Benchmark Approaches abd Results:
Approach: We proposed an entity and relation extraction task for radiology reports that can be developed using our development dataset and tested using our test dataset. For each report, we provide annotations identifying the type and span of each entity as well as relations between entities.
Baseline Model: Our Baseline approach to entity and relation extraction uses a BERT model with a linear classification head on top of the last layer for NER and R-BERT for relation extraction. For our baseline NER approach, since the same entity may span multiple tokens, we use the IOB tagging scheme and convert IOB tags to entity types defined by our schema after inference. For each of our approaches, in addition to using BERT weight initial220 izations, we use weight initializations from four different biomedical pretrained models, which are BioBERT , Bio+ClinicalBERT, PubMedBERT, and BlueBERT.
Benchmark models: We develop additional benchmark approaches for our task, using two different entity and relation extraction model architectures. We use BERT in both our PURE and DYGIE++ approaches.
- Our first approach uses the DYGIE++ framework by Wadden et al., which achieved state-of-the-art at the time on NER and relation extraction by jointly extracting entities and relations.
- Our second approach uses the Princeton University Relation Extraction system (PURE) by Zhong et al., which achieved state-of-the-art at the time on relation extraction using a pipeline approach that decomposes NER and relation extraction into separate subtasks.
Evaluation Metrics We report both micro and macro F1 for entity recognition and relation extraction.
- For entity recognition, a predicted entity is considered correct if the predicted span boundaries and predicted entity type are both correct.
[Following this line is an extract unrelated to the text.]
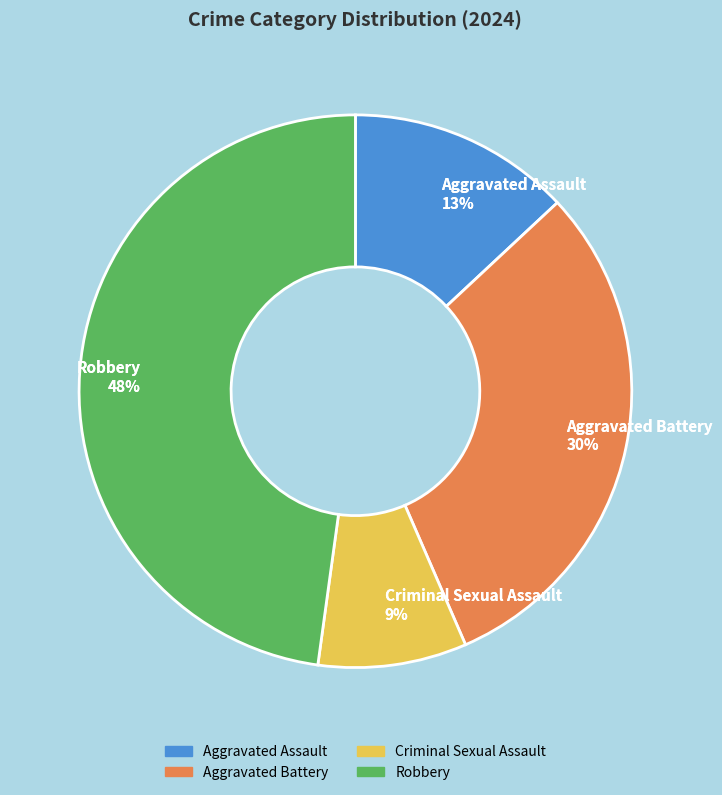

Which slice is the largest?

Robbery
- For relation extraction, a predicted relation is considered correct if the predicted entity pair is correct (both the span boundaries and entity type) and the relation type is correct.
Results:
Analysis:
Schema Coverage Given that existing information extraction systems for radiology reports often suffer from a lack of report coverage, we measure the number of tokens and sentences in report sections covered by our schema. To calculate coverage, we extract the Findings and Impression sections of the reports, which our schema is designed to annotate. We then calculate the average percent of sentences and tokens annotated per report across the development and test datasets.
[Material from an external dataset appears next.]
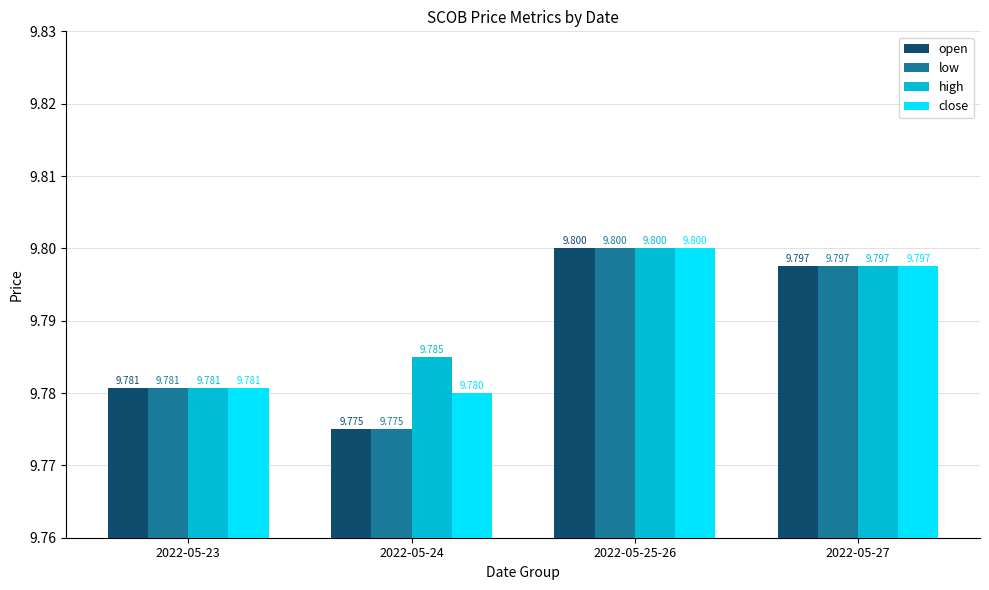

Is the value of open at 2022-05-24 greater than the value of close at 2022-05-24?

No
Annotation Disagreements To measure agreement between radiologists using our schema, we calculate Cohen’s Kappa [37] between the two annotators on each test set for the named entity recognition task and the relation extraction task separately. For named entity recognition, we compute Kappa scores of 0.974 and 0.829 on the MIMIC-CXR and CheXpert test sets respectively. For relation extraction, we compute Kappa scores of 0.841 and 0.397 on the MIMIC-CXR and CheXpert test sets respectively. *One reason for greater disagreement on the CheXpert test set compared to the MIMIC-CXR test set may relate to different percentages of patients in the intensive care unit (ICU) within the MIMIC-CXR dataset and the CheXpert dataset, which can systematically affect the contents of radiology reports.